(Beginning of DATASET EXTRACT)

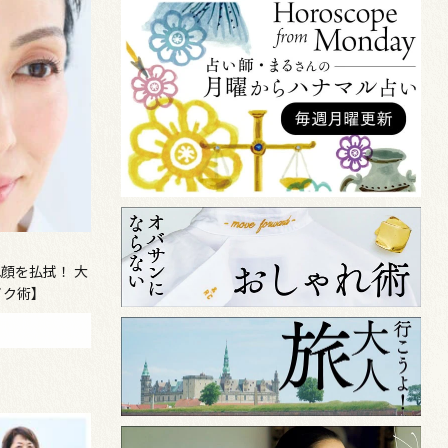
顔を払拭！ 大
イク術】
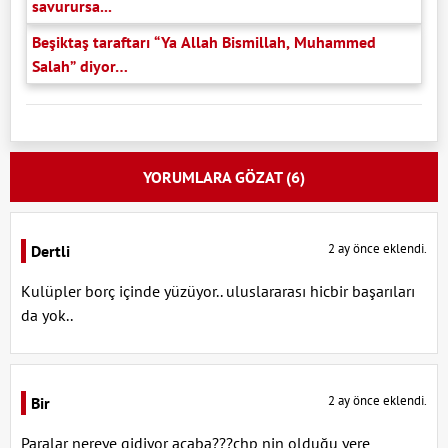
savurursa...
Beşiktaş taraftarı “Ya Allah Bismillah, Muhammed
Salah” diyor…
YORUMLARA GÖZAT (6)
2 ay önce eklendi.
Dertli
Kulüpler borç içinde yüzüyor.. uluslararası hicbir başarıları
da yok..
2 ay önce eklendi.
Bir
Paralar nereye gidiyor acaba???chp nin olduğu yere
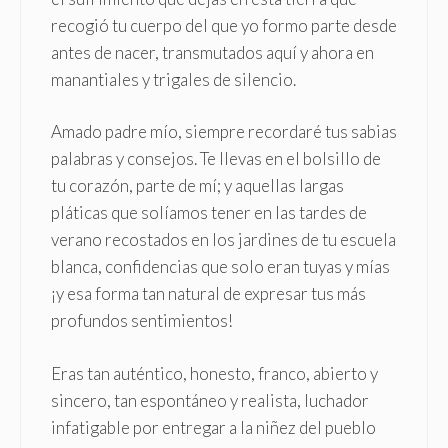
recogió tu cuerpo del que yo formo parte desde
antes de nacer, transmutados aquí y ahora en
manantiales y trigales de silencio.
Amado padre mío, siempre recordaré tus sabias
palabras y consejos. Te llevas en el bolsillo de
tu corazón, parte de mí; y aquellas largas
pláticas que solíamos tener en las tardes de
verano recostados en los jardines de tu escuela
blanca, confidencias que solo eran tuyas y mías
¡y esa forma tan natural de expresar tus más
profundos sentimientos!
Eras tan auténtico, honesto, franco, abierto y
sincero, tan espontáneo y realista, luchador
infatigable por entregar a la niñez del pueblo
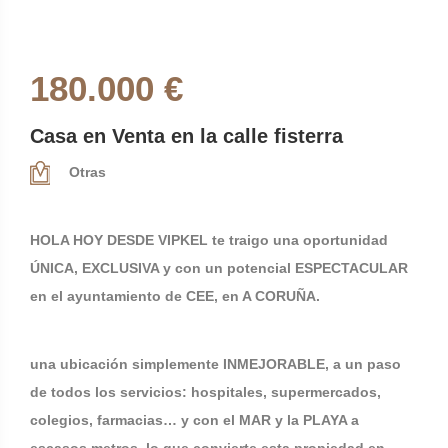
180.000 €
Casa en Venta en la calle fisterra
Otras
HOLA HOY DESDE VIPKEL te traigo una oportunidad
ÚNICA, EXCLUSIVA y con un potencial ESPECTACULAR
en el ayuntamiento de CEE, en A CORUÑA.
una ubicación simplemente INMEJORABLE, a un paso
de todos los servicios: hospitales, supermercados,
colegios, farmacias… y con el MAR y la PLAYA a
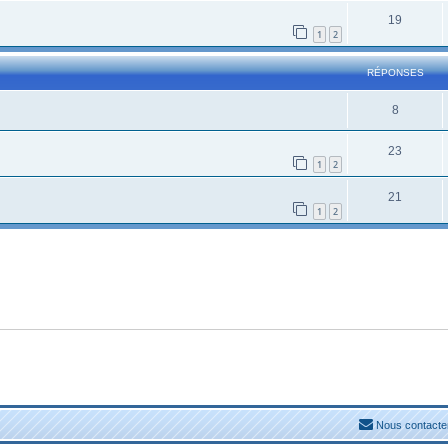
19
1
2
RÉPONSES
8
23
1
2
21
1
2
Nous contacte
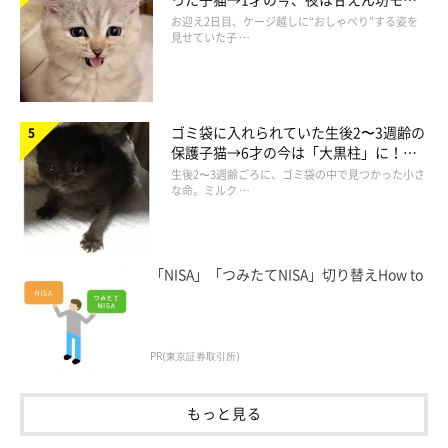
う。
ドになるコに成長！
お迎え2日目、ケージ越しに“おしゃべり”する姿を
見せていた子 …
「プリントされた猫の顔みたい」
との声について、飼い主さんは
こう話します。
ゴミ袋に入れられていた生後2〜3週齢の
飼い主さん：
保護子猫→6才の今は「大黒柱」に！
美しい黒猫に成長した姿にグッとくる
「私自身はめいちゃんの顔に見慣れているせいか、投稿後にコメ
生後2〜3週齢ごろに、ゴミ袋の中で見つかった小さ
な命。ミルク …
ントをいただくまで気づきませんでした（笑） たしかに薄目で
見ると、デフォルメされた猫の顔が貼ってあるみたいでおもしろ
いです」
「NISA」「つみたてNISA」切り替えHow to
PR(東京証券取引所)
もっと見る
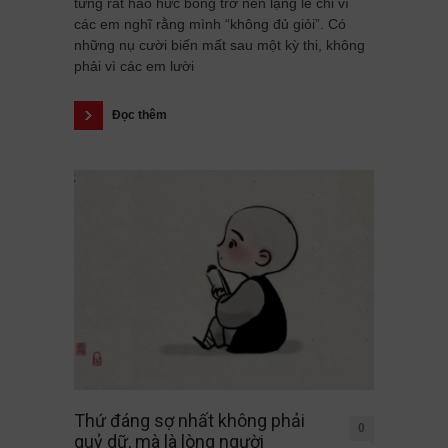
từng rất háo hức bỗng trở nên lặng lẽ chỉ vì
các em nghĩ rằng mình “không đủ giỏi”. Có
những nụ cười biến mất sau một kỳ thi, không
phải vì các em lười
Đọc thêm
Thứ đáng sợ nhất không phải
0
quỷ dữ, mà là lòng người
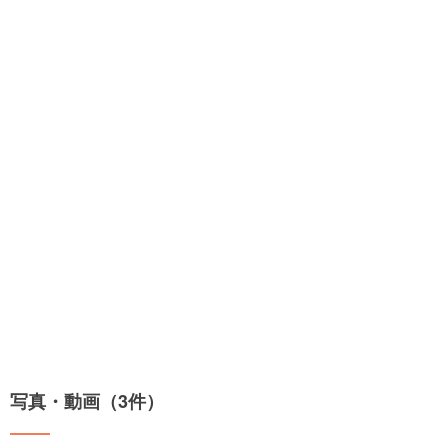
写真・動画（3件）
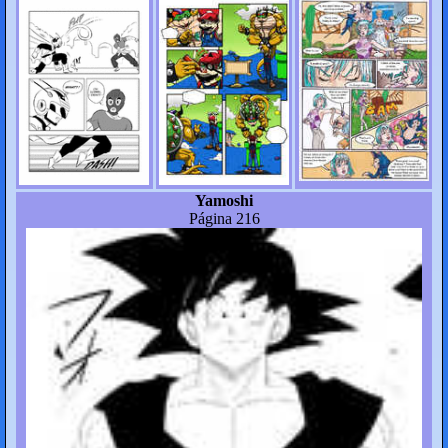
Yamoshi
Página 216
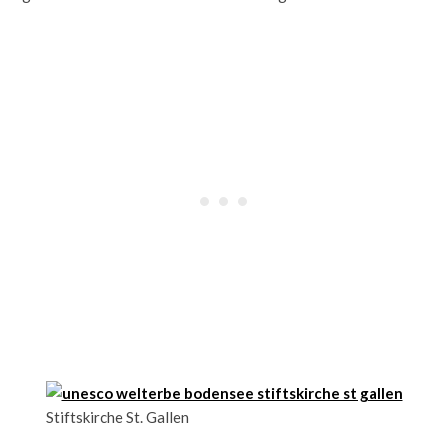
Stiftskirche St. Gallen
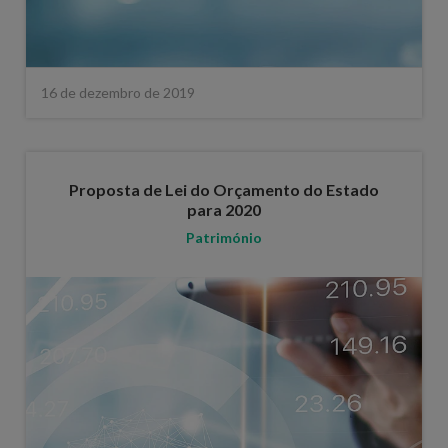
16 de dezembro de 2019
Proposta de Lei do Orçamento do Estado
para 2020
Património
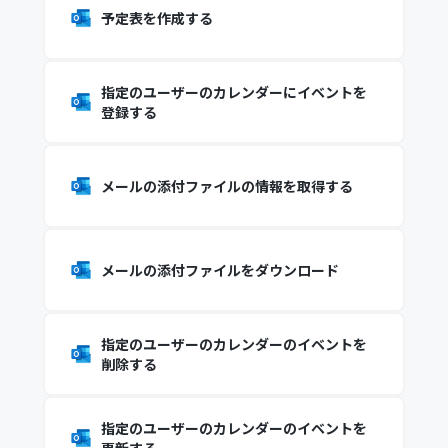
予定表を作成する
指定のユーザーのカレンダーにイベントを
登録する
メールの添付ファイルの情報を取得する
メールの添付ファイルをダウンロード
指定のユーザーのカレンダーのイベントを
削除する
指定のユーザーのカレンダーのイベントを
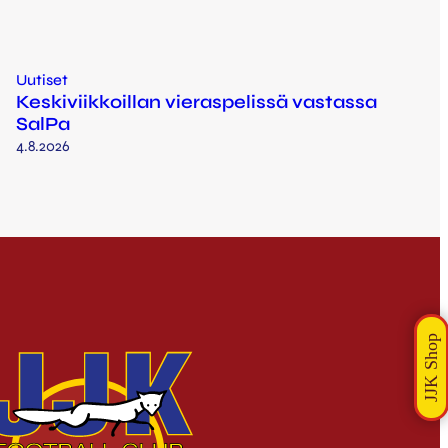
Uutiset
Keskiviikkoillan vieraspelissä vastassa
SalPa
4.8.2026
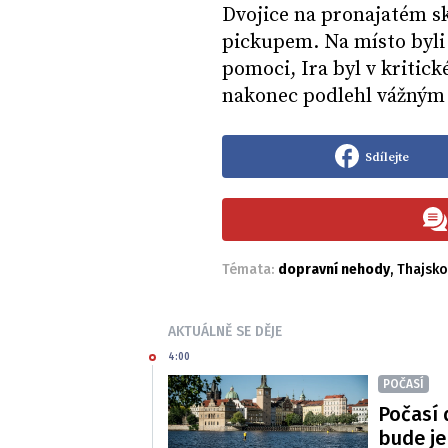
Dvojice na pronajatém sk
pickupem. Na místo byli 
pomoci, Ira byl v kritic
nakonec podlehl vážným
Sdílejte
Témata:
dopravní nehody
,
Thajsko
AKTUÁLNĚ SE DĚJE
4:00
POČASÍ
Počasí 
bude je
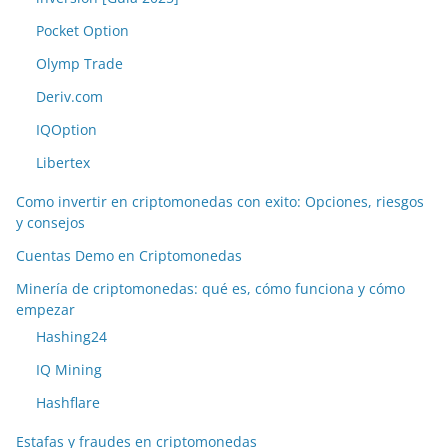
Pocket Option
Olymp Trade
Deriv.com
IQOption
Libertex
Como invertir en criptomonedas con exito: Opciones, riesgos
y consejos
Cuentas Demo en Criptomonedas
Minería de criptomonedas: qué es, cómo funciona y cómo
empezar
Hashing24
IQ Mining
Hashflare
Estafas y fraudes en criptomonedas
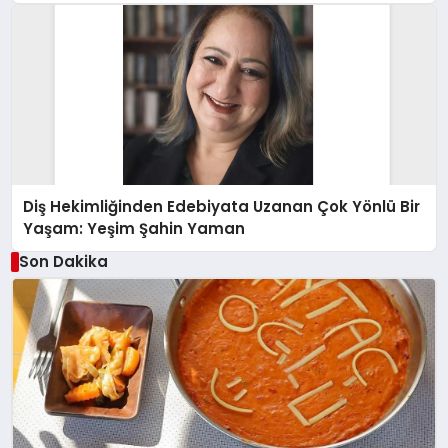
Diş Hekimliğinden Edebiyata Uzanan Çok Yönlü Bir
Yaşam: Yeşim Şahin Yaman
Son Dakika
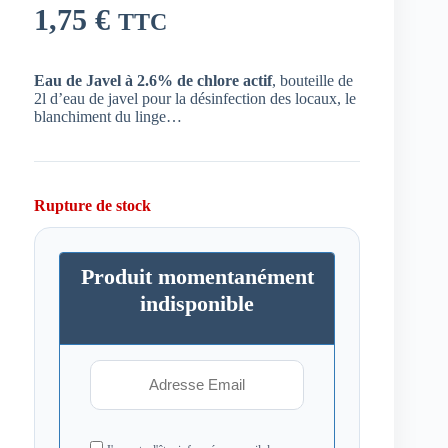
1,75
€
TTC
Eau de Javel à 2.6% de chlore actif
, bouteille de
2l d’eau de javel pour la désinfection des locaux, le
blanchiment du linge…
Rupture de stock
Produit momentanément
indisponible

(End of DATASET EXTRACT)

◆ **DIRECTIVE**
Gather every line in the entries above that contains the string "không", matching case exactly.

◆ **SOLUTION BELOW**
các em nghĩ rằng mình “không đủ giỏi”. Có
những nụ cười biến mất sau một kỳ thi, không
Thứ đáng sợ nhất không phải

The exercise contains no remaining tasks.